▸ **GIVEN TEXT**
**********
Grandway OTDR test series include FHO 1000 handheld series, FHO 3000 mini series, FHO 5000 series, etc. To meet the challenges of various optical network testing, Grandway offers a wide range of OTDR options. FHO 1000 Handheld OTDR is the latest smart OTDR from Grandway. Although it is a handheld OTDR, it can measure fiber lengths over 100 kilometers. In short-distance fiber testing, with excellent 1m/4m dead zone performance, various events such as continuous connectors, attenuation loss, etc. can be clearly distinguished.
For users and buyers, when choosing a field instrument, the temperature standard may be the most stringent: usually, field measurements must be carried out in severe environments. It is recommended that the working temperature of field portable instruments should be from -18℃ to 50℃, and the storage and transportation temperature is -40~ to 60℃ (95%RH). Laboratory instruments only need to work within a narrow control range of 5°C to 50°C. Handheld OTDR is used for on-site opening, acceptance, and maintenance testing of optical fiber communication systems. The working temperature is -10°C to 50°C, and the storage and transportation temperature is -40°C to +60°C, which is completely suitable for the site.
**********
Reproduce the OTDR text word for word, starting with "For users and" and going on through "for the site.". The listing after this point is separate material and has no connection to the OTDR text.

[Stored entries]
**********
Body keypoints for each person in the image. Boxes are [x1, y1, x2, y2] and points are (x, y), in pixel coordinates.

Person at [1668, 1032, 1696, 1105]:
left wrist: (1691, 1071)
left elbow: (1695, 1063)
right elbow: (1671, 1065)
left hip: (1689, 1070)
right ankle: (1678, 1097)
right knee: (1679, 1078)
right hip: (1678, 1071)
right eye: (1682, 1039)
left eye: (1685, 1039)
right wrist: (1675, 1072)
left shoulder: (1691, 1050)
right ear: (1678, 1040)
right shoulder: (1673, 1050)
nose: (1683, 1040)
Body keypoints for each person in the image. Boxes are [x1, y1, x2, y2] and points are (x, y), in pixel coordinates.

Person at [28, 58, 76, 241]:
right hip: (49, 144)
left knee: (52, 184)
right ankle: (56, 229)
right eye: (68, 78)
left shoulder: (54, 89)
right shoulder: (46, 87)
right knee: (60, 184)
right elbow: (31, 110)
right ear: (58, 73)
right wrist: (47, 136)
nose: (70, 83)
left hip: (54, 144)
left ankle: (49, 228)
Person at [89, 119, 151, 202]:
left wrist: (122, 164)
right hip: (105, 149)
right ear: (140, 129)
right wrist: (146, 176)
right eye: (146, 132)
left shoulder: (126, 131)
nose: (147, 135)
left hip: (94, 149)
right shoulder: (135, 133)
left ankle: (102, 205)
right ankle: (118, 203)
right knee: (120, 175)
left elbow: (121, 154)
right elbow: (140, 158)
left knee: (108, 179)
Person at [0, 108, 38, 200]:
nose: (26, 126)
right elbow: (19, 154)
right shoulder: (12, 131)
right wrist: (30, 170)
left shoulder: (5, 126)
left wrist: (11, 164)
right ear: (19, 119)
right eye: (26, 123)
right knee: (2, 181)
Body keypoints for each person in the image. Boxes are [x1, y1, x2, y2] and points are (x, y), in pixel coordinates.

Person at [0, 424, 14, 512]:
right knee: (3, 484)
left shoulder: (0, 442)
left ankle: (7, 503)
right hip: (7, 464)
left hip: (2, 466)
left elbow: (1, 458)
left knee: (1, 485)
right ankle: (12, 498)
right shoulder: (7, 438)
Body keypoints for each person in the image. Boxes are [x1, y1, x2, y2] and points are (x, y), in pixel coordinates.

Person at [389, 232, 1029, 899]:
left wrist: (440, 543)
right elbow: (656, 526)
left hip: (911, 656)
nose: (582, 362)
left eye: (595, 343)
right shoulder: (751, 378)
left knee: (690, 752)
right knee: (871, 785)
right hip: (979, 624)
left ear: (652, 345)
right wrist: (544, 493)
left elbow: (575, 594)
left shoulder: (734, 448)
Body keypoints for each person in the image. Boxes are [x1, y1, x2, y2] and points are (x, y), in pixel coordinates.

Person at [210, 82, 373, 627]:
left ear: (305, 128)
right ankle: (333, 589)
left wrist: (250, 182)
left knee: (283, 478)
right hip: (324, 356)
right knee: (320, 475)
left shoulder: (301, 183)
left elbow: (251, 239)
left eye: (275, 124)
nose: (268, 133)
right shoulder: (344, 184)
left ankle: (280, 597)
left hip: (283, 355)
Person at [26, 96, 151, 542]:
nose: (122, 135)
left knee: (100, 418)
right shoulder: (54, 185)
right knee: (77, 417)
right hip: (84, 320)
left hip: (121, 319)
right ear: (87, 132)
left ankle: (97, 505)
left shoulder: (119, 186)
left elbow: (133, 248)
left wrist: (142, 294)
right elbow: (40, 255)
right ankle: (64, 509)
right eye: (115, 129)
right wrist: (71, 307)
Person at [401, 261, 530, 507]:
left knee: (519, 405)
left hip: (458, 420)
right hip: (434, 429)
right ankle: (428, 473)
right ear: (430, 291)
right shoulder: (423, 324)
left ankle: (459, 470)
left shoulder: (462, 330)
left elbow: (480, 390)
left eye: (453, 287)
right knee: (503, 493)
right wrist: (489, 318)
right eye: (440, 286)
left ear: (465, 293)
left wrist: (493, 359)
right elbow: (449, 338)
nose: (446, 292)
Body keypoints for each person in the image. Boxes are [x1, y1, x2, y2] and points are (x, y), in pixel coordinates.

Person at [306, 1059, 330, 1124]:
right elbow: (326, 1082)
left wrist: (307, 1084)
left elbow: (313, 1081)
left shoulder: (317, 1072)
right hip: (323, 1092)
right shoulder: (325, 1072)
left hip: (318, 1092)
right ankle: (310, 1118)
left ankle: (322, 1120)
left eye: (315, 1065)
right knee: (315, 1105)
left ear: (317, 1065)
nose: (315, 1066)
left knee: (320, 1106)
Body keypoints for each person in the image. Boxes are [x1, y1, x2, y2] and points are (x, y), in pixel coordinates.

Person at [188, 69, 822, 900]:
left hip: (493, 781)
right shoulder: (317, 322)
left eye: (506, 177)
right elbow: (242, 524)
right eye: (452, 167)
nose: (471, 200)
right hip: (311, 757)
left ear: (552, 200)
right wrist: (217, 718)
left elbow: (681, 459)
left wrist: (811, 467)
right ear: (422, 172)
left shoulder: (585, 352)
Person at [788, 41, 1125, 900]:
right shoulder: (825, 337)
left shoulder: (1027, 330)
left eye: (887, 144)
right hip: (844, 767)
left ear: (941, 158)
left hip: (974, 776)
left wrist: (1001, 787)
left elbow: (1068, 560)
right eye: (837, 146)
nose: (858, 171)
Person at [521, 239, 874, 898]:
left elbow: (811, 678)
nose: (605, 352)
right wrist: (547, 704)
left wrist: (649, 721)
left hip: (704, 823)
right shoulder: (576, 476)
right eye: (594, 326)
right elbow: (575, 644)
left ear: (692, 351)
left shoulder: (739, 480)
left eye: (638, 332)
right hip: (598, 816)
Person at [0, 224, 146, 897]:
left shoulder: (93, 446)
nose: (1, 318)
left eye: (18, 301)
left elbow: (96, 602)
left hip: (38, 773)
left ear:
**********
▸ **SOLUTION TO THIS EXERCISE**
For users and buyers, when choosing a field instrument, the temperature standard may be the most stringent: usually, field measurements must be carried out in severe environments. It is recommended that the working temperature of field portable instruments should be from -18℃ to 50℃, and the storage and transportation temperature is -40~ to 60℃ (95%RH). Laboratory instruments only need to work within a narrow control range of 5°C to 50°C. Handheld OTDR is used for on-site opening, acceptance, and maintenance testing of optical fiber communication systems. The working temperature is -10°C to 50°C, and the storage and transportation temperature is -40°C to +60°C, which is completely suitable for the site.